Dieses Kompensationsgehänge erfordert eine besondere Art der Arretierung. Bekanntlich
werden bei feinen Wagen nach der Wägung durch besondere Mechanismen die Schneiden
von ihren Pfannen abgehoben, weil die Berührungsfläche zwischen beiden äusserst
schmal ist und deshalb einen sehr hohen Flächendruck auszuhalten hat. Auf der Güte
der Arretierungsvorrichtung beruht in hohem Grade die Dauerhaftigkeit der Wage.
Es gilt die Mittelschneide von ihrem Lager, die Gehänge von den Endschneiden so
vorsichtig abzuheben und beim Auslösen der Wage ebenso sanft wieder aufzusetzen,
dass der geringste Stoss vermieden wird. Meist gibt man der
Arretierungsvorrichtungen die Form von Stangen mit seitlichen Armen, die durch
Exzenter innerhalb der den Wagebalken tragenden Säule gehoben und gesenkt werden
können.
Ausserdem werden die Schalen durch Stützen, die sich unter ihnen vom Boden erheben,
aufgenommen. Man kann alle drei Achsen durch die gleiche Vorrichtungentlasten
oder für Balken und für Gehänge getrennte Arretierungen anordnen. Im letzteren Falle
wird die Wage am meisten geschont, aber die Einrichtung ist verwickelter. Ferner
kann man die Arretierung statt durch senkrecht verschiebbare Träger auch durch Hebel
bewirken, die sich in der Achse der Mittelschneide drehen, so dass sie auch bei
schiefer Stellung des Balkens an dem rechten Platze angreifen.
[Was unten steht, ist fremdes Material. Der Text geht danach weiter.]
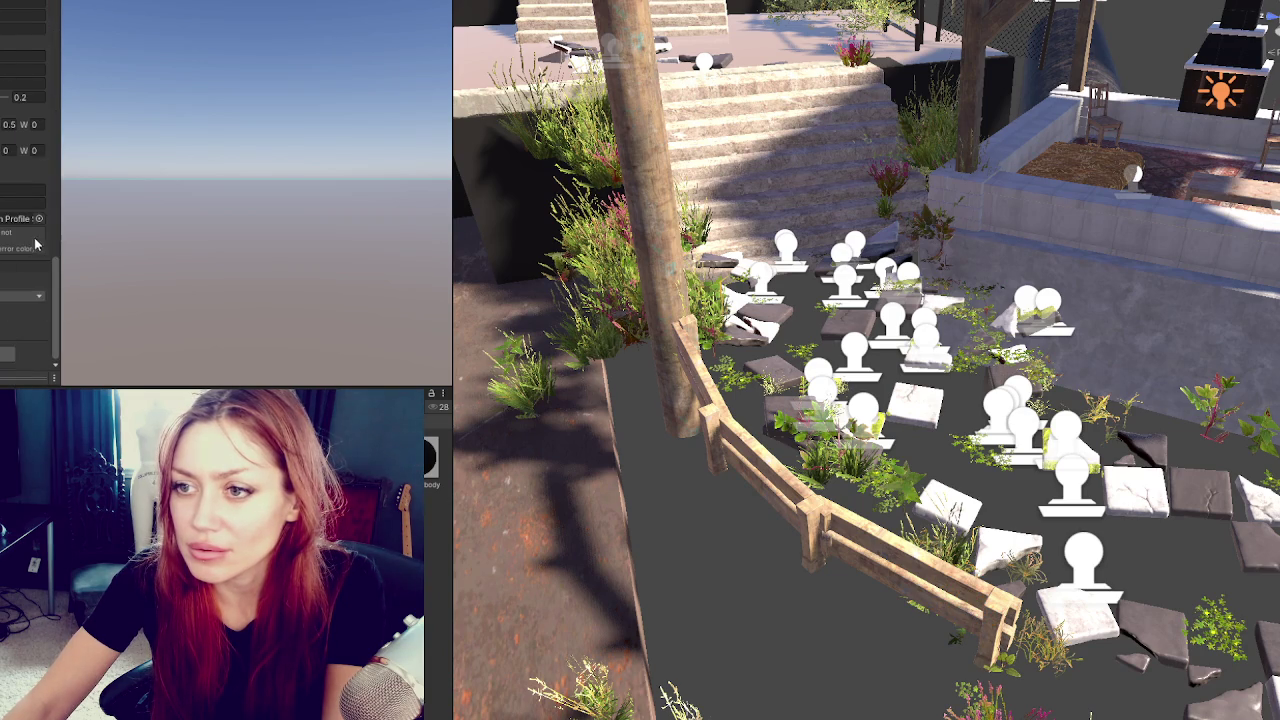
{"action": "left_click", "coordinate": [38, 218]}
{"action": "double_click", "coordinate": [141, 288]}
Textabbildung Bd. 319, S. 340
Fig. 14.
Textabbildung Bd. 319, S. 340
Fig. 15.
Bei der Arretierung für das Kompensationsgehänge von Sartorius soll die ebene Pfanne immer wieder in derselben Linie auf die
Endschneide aufgesetzt werden; deshalb ist der Rahmen der Pfanne (Fig. 14) mit drei Schrauben 1 bis 3 versehen, von denen 1 sich beim Arretieren in die oben trichterförmig
ausgearbeitete Säule 1 (Fig.
15), 2 in die Rinne 2 und 3 auf die ebene Platte 3 setzt. Durch diese Anordnung ist die
Unveränderlichkeit der Berührungsfläche zwischen Pfanne und Schneide gesichert und
die Vorrichtung kann sich nirgends klemmen.
Die Stützvorrichtung für die Wageschalen kann man mit Lederpolstern versehen; Bunge stützt die Schalen durch halbkugelförmige
Achatsteine.Bunge lässt auch den Wagebalken mit
Achatkugelflächen nahe der Mittelschneide in einem Hohlkegel und in zwei
Rinnen von Achat ruhen, bei seinen besten Wagen ausserdem kurz vo den
Endschneiden auf scharfkantigen Pfeilern. Bei den feineren Wagen
von Rueprecht liegt die Schale auf drei festen Punkten,
über deren Ebene ein feiner Haarpinsel etwas hervorragt, der beim Senken der
Arretierung das Pendeln der freiwerdenden Wageschale zum grössten Teile aufhebt.
Dieses störende Pendeln entsteht, wenn die Gewichte nicht in der Mitte der Schale
aufgesetzt sind. Um es gänzlich zu beseitigen, bringt Rueprecht unter den Schalen eine Konusarretierung an, die in einem
Trichter endet, auf dessen oberem Rande die Wageschale in arretiertem Zustande
aufsitzt; die Schale selbst hat in der Mitte ihrer Unterseite einen Stift, der in
den Trichter hineinragt. Wenn nun der zu wiegende Körper oder die Gewichte
ausserhalb der Mitte stehen, so wird beim Senken der Arretierung die Schale in dem
Bestreben, sich mit ihrem Schwerpunkt senkrecht unter die Endschneide zu hängen, mit
dem Stifte solange an der Wand des Trichters gleiten, bis sie die senkrechte
Stellung gefunden hat, dann bleibt sie ohne jedes Schwanken ruhig hängen während der
Trichter noch tiefer geht; umgekehrt wird beim Arretieren die Schale wieder durch
den Trichter gefasst und sanft in seine Mitte geführt.